Острая характерность, граничащая с наивным и дерзким гротеском, привлекала ко мне внимание, но не всегда симпатии. В. В. Лужский считал, что меня надо образумить, охладить: и вот — злосчастная Орлеанская дева для выпускного экзамена.
Ничего не вышло.
Учение в школе подошло к концу. Но никто не приглашал. Мое счастье, что меня не пригласили в провинцию. Там бы я была не нужна.
Конечно, я любила МХТ. Все учителя были оттуда — мы переживали вместе с ними их постановки.
Но как попасть туда?
Кому протяну руку за помощью?
В 1911 году я окончила драматическую школу. Наперекор всем предчувствиям, предсказаниям, предзнаменованиям я поступила в Московский Художественный театр. Да. Я стала сотрудницей Московского Художественного театра.
«Московский Художественный театр не нанимает, а коллекционирует своих артистов».
К. С. Станиславский
Вот как это случилось. Выпускников московских драматических школ обычно приезжали смотреть провинциальные антрепренеры. Если кто из учеников школы им приходился по вкусу, принимали к себе в труппу.
На этот раз «смотрины» учеников школы Адашева были неудачны: ангажемент получила только Ольга Барановская, сестра известной артистки Художественного театра Веры Барановской. Остальные питомцы Адашева разбрелись по разным театрам Москвы. Вахтангова приняли в Художественный театр еще когда он был учеником третьего курса, Николая Петрова — тоже. Куда же было деться мне?
Александр Иванович Адашев посоветовал:
— После спектакля встань в подворотню Художественного театра, дождись актеров и попроси их похлопотать, чтобы приняли тебя сотрудницей. Ведь многие актеры Художественного театра — твои преподаватели.
— Нет! — ответила я. — В подворотню не пойду.
— Как знаешь.
Сама судьба улыбнулась мне улыбкою Василия Ивановича Качалова. Василий Иванович по собственной инициативе послал обо мне рекомендательное письмо В. И. Немировичу-Данченко. Он расписал меня с самой привлекательной стороны — он, такой щедрый к людям, такой неповторимо доброжелательный.
Для него, талантливого, знаменитого, красивого, не было людей «встречных-поперечных».
Особое, естественное и красивое, уважение к людям отличало Качалова от многих и многих.

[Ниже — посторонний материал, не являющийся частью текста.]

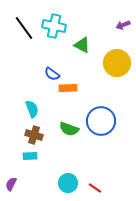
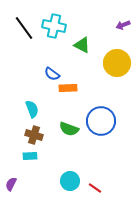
cyan circle: moved 2 px right, 2 px up
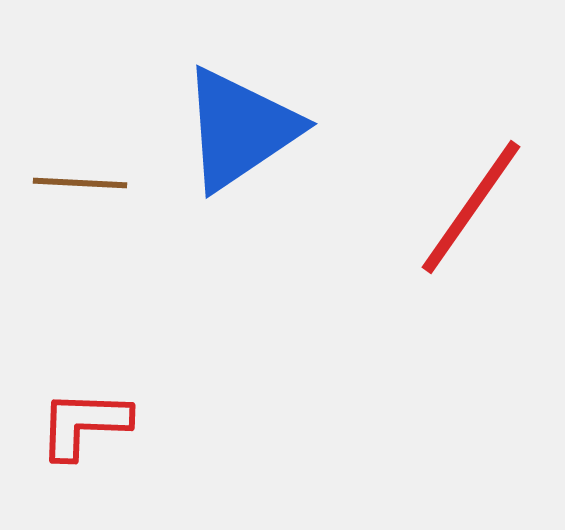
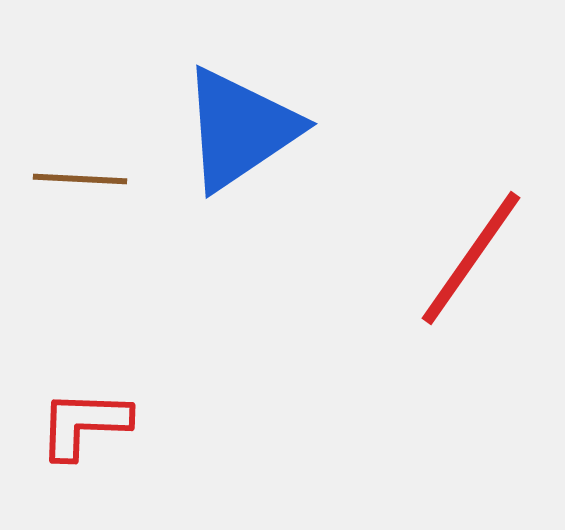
brown line: moved 4 px up
red line: moved 51 px down
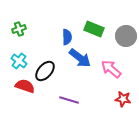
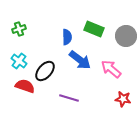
blue arrow: moved 2 px down
purple line: moved 2 px up
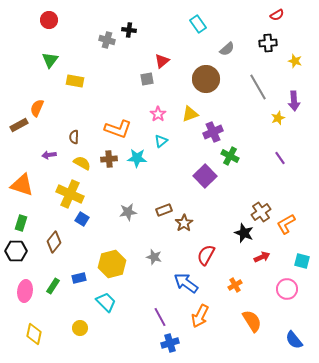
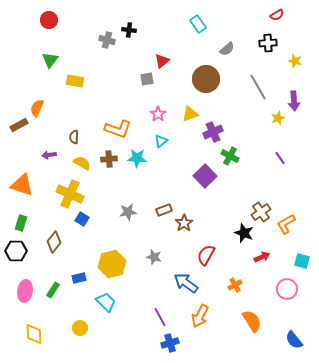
green rectangle at (53, 286): moved 4 px down
yellow diamond at (34, 334): rotated 15 degrees counterclockwise
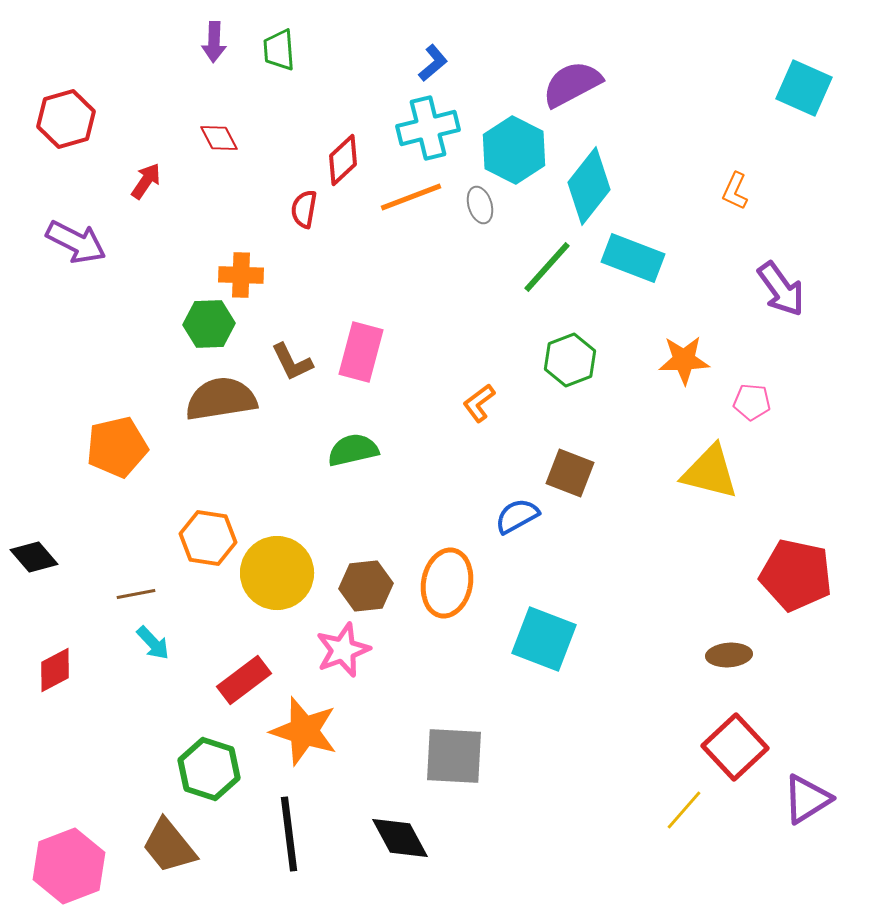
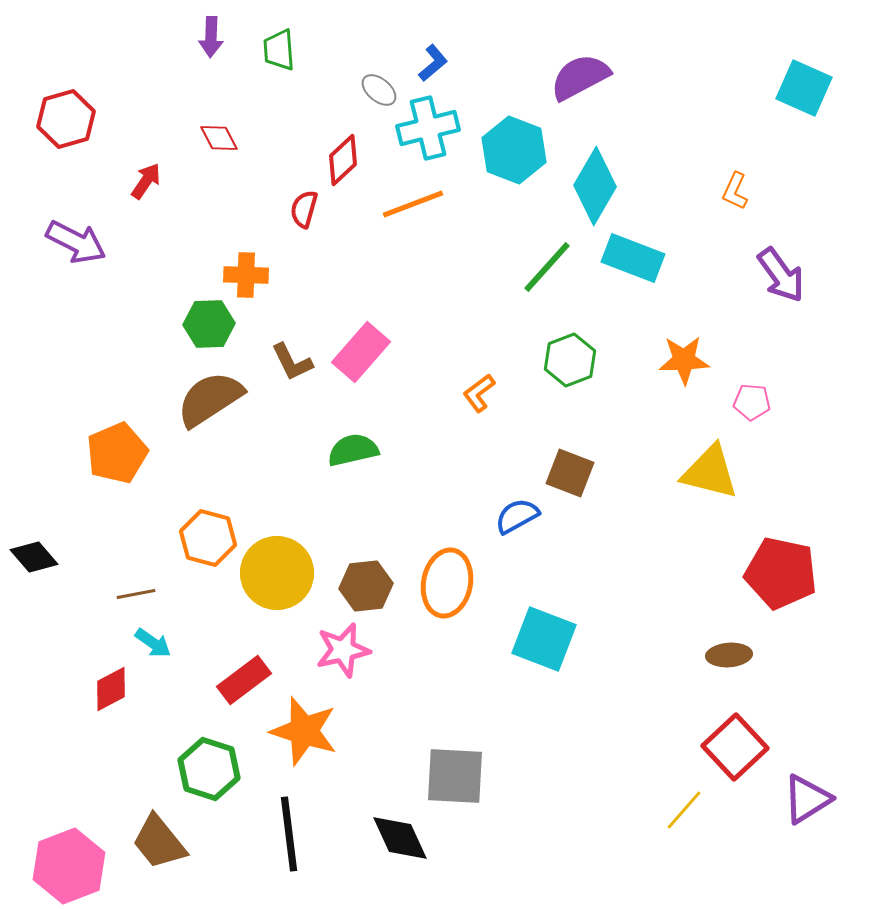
purple arrow at (214, 42): moved 3 px left, 5 px up
purple semicircle at (572, 84): moved 8 px right, 7 px up
cyan hexagon at (514, 150): rotated 6 degrees counterclockwise
cyan diamond at (589, 186): moved 6 px right; rotated 8 degrees counterclockwise
orange line at (411, 197): moved 2 px right, 7 px down
gray ellipse at (480, 205): moved 101 px left, 115 px up; rotated 33 degrees counterclockwise
red semicircle at (304, 209): rotated 6 degrees clockwise
orange cross at (241, 275): moved 5 px right
purple arrow at (781, 289): moved 14 px up
pink rectangle at (361, 352): rotated 26 degrees clockwise
brown semicircle at (221, 399): moved 11 px left; rotated 24 degrees counterclockwise
orange L-shape at (479, 403): moved 10 px up
orange pentagon at (117, 447): moved 6 px down; rotated 10 degrees counterclockwise
orange hexagon at (208, 538): rotated 6 degrees clockwise
red pentagon at (796, 575): moved 15 px left, 2 px up
cyan arrow at (153, 643): rotated 12 degrees counterclockwise
pink star at (343, 650): rotated 8 degrees clockwise
red diamond at (55, 670): moved 56 px right, 19 px down
gray square at (454, 756): moved 1 px right, 20 px down
black diamond at (400, 838): rotated 4 degrees clockwise
brown trapezoid at (169, 846): moved 10 px left, 4 px up
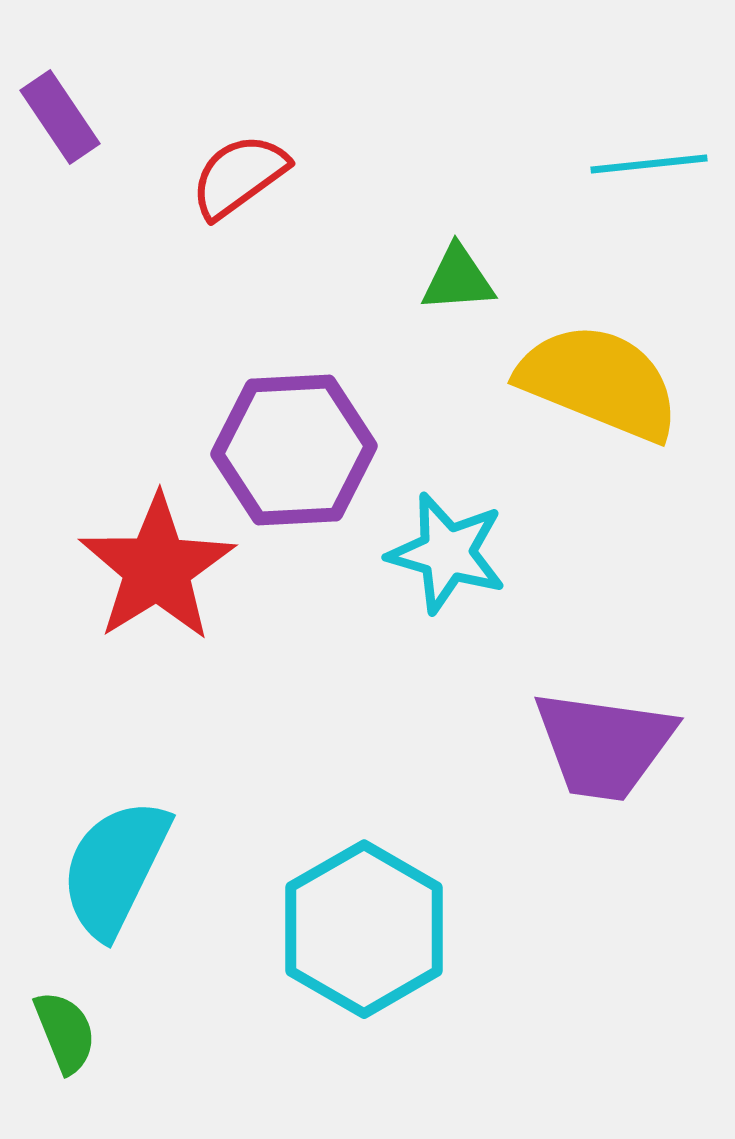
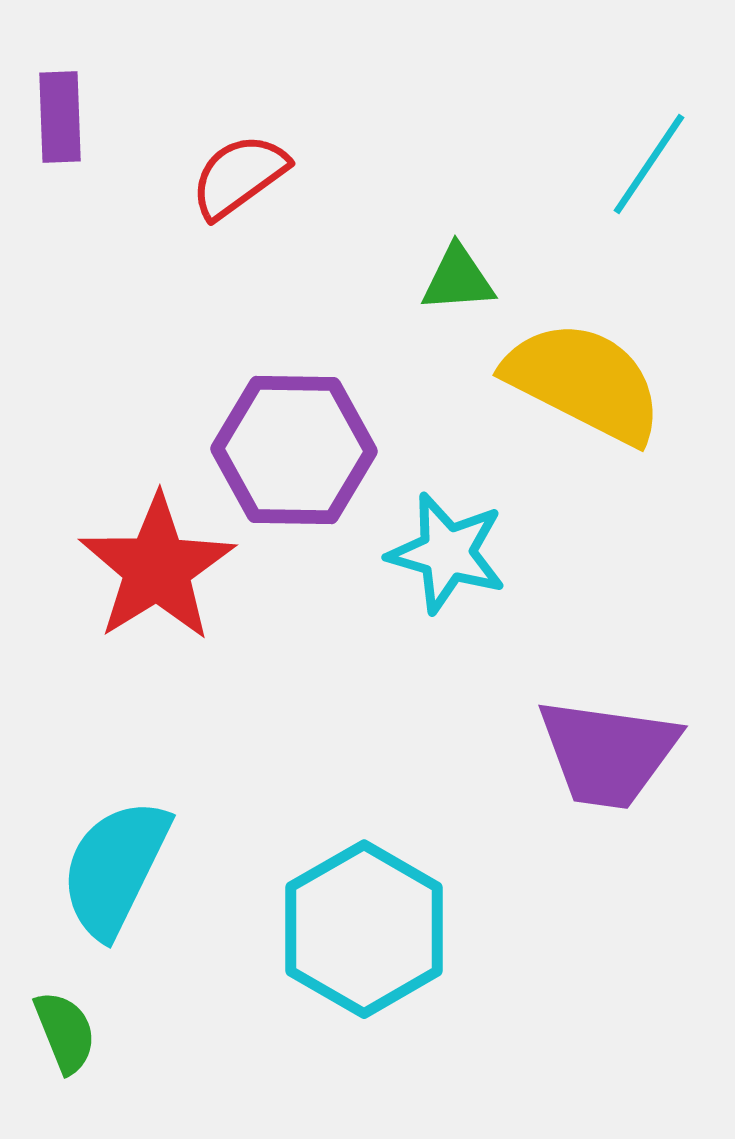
purple rectangle: rotated 32 degrees clockwise
cyan line: rotated 50 degrees counterclockwise
yellow semicircle: moved 15 px left; rotated 5 degrees clockwise
purple hexagon: rotated 4 degrees clockwise
purple trapezoid: moved 4 px right, 8 px down
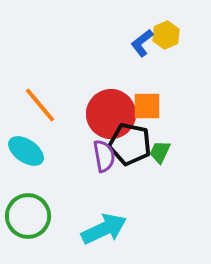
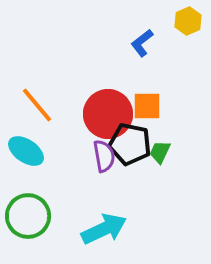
yellow hexagon: moved 22 px right, 14 px up
orange line: moved 3 px left
red circle: moved 3 px left
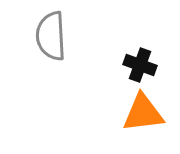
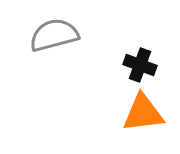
gray semicircle: moved 3 px right, 1 px up; rotated 78 degrees clockwise
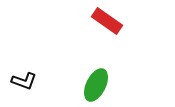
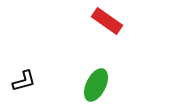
black L-shape: rotated 35 degrees counterclockwise
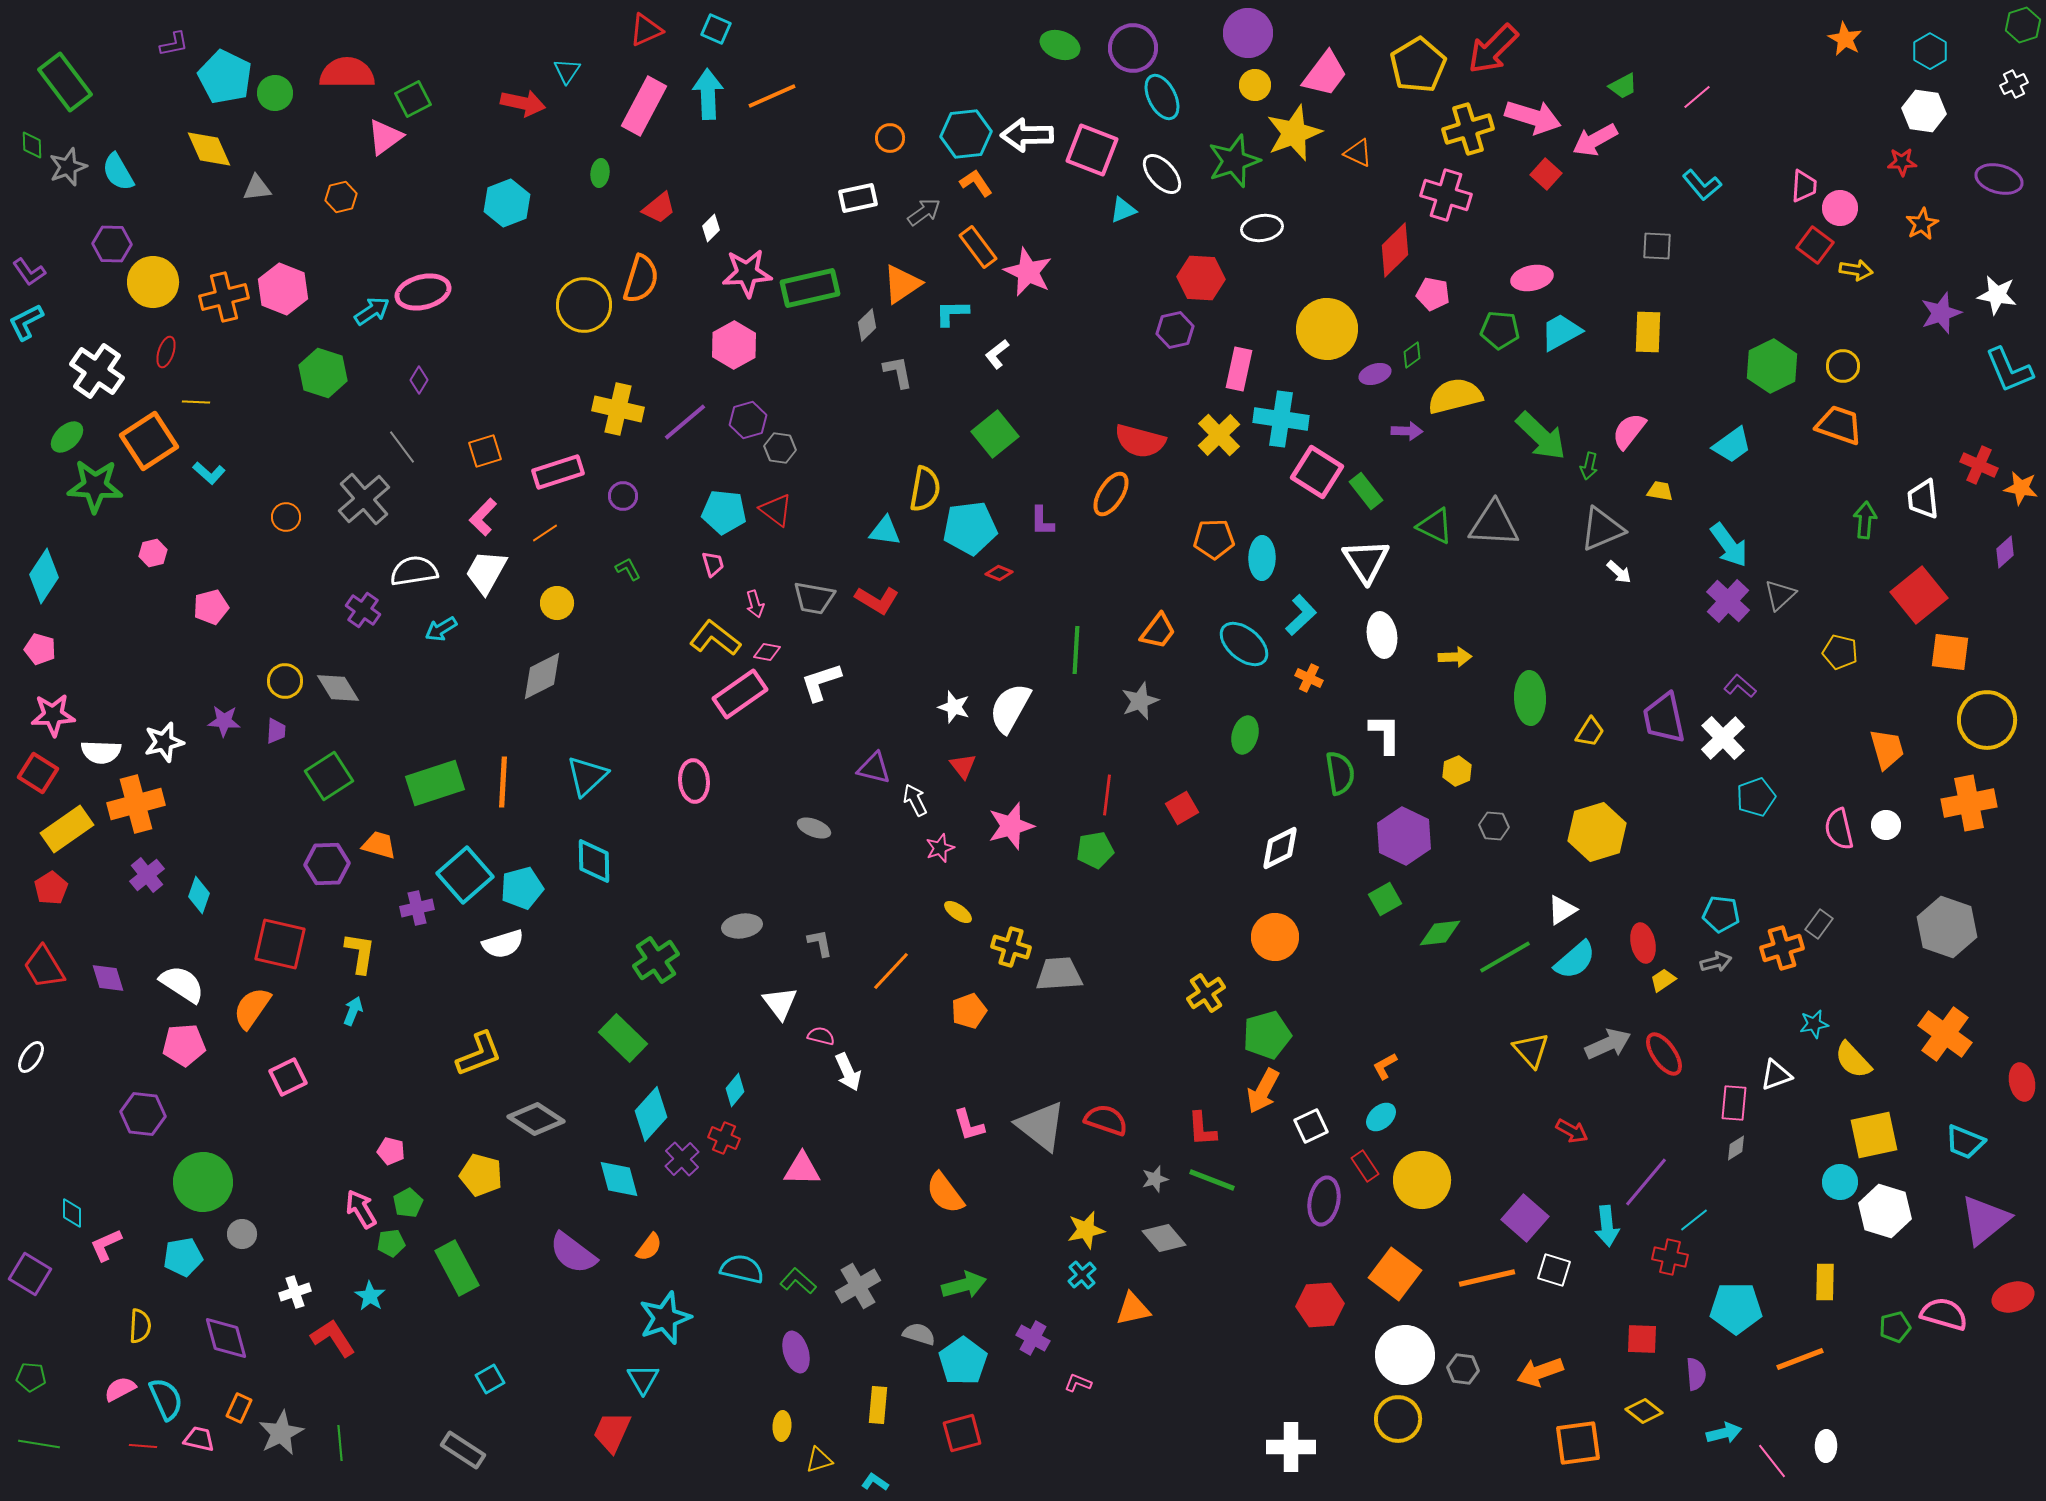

Василий Иванович никогда не оскорбил самого себя лестью сильному, высокомерием никогда не пригнул к земле уже приниженного. Он как-то чудесно умел внести бодрость и веру в человеческое сердце, если оно почему-либо их теряло. Сочувствие Качалова не было милостыней, оно исходило от чуткой и живой души. В числе людей, обязанных Качалову, и я. Больше всего благодарна я Василию Ивановичу, что руки-то протягивать к нему мне не пришлось, — сам обо всем догадался, все понял. И вступился он за меня отнюдь не из жалости, а потому, что считал меня не лишней в искусстве театра.
Потом, много лет спустя, не раз называл меня своим «созданием».
Так вот, 1 апреля 1911 года в черном шелковом платье (в нем я шла и по улице, так как весеннего пальто у меня не было, из верхней одежды имелась только шуба) я вошла в кабинет Владимира Ивановича. Он встретил меня приветливо, но я чувствовала: приветливость его только внешняя. Чувствовала это, хотя была в полусознательном состоянии. Короткий разговор… Владимир Иванович дал мне в руки записку: «С этой запиской приходите в театр осенью. Я датировал ее вторым апреля, чтоб не получилось… (он холодно улыбнулся) первоапрельской шутки. Всего хорошего!» Протянул руку. Я ушла.
Записку Владимира Ивановича прочла на улице при свете фонаря, но, мне кажется, смогла бы прочесть ее и в полной темноте: для меня она означала путевку в жизнь, лицензию на счастье. Смысл ее был тот, что с осени зачисляют меня сотрудницей Московского Художественного театра.
Приемные испытания для поступления в театр все же мне полагались, и в августе я экзаменовалась. Читала плохо, но меня зачислили: препроводительная записка была ведь от самого Владимира Ивановича. Записка помогла мне и чрезвычайно повредила: человеку, принятому в театр «по протекции», справедливо не доверяют. От недоверия больно, но «не до жиру, быть бы живу».
Я попадаю в сотрудницы Художественного театра. Попадаю в театр, где зрители так взволнованно, так торжественно ждут спектакля.
Перед тем как раздвигался занавес с изображением чайки, постепенно меркли лампы в зале и в выносном софите. Раздвигался занавес, возникал мир спектакля, правда искусства.